**PROVIDED INFORMATION**
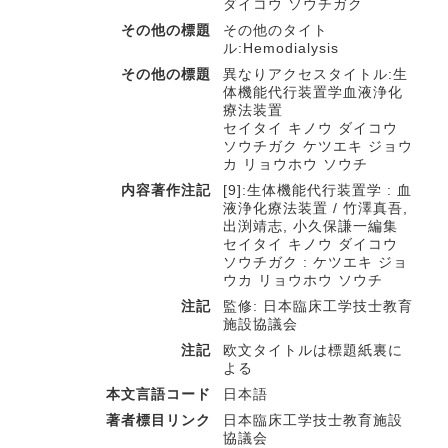
ダイコウ ソウチガク
その他の標題
その他のタイト
ル:Hemodialysis
その他の標題
異なりアクセスタイトル:生
体機能代行装置学血液浄化
療法装置
セイタイ キノウ ダイコウ
ソウチガク ケツエキ ジョウ
カ リョウホウ ソウチ
内容著作注記
[9]:生体機能代行装置学 : 血
液浄化療法装置 / 竹澤真吾,
出渕靖志, 小久保謙一編集
セイタイ キノウ ダイコウ
ソウチガク : ケツエキ ジョ
ウカ リョウホウ ソウチ
注記
監修: 日本臨床工学技士教育
施設協議会
注記
欧文タイトルは標題紙裏に
よる
本文言語コード
日本語
著者標目リンク
日本臨床工学技士教育施設
協議会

**ACTION ITEM**
Reproduce, exactly and only, the lines running from the one with "ソウチガク ケツエキ ジョウ" to the end of the listing above.

**SOLVED PROBLEM**
ソウチガク ケツエキ ジョウ
カ リョウホウ ソウチ
内容著作注記
[9]:生体機能代行装置学 : 血
液浄化療法装置 / 竹澤真吾,
出渕靖志, 小久保謙一編集
セイタイ キノウ ダイコウ
ソウチガク : ケツエキ ジョ
ウカ リョウホウ ソウチ
注記
監修: 日本臨床工学技士教育
施設協議会
注記
欧文タイトルは標題紙裏に
よる
本文言語コード
日本語
著者標目リンク
日本臨床工学技士教育施設
協議会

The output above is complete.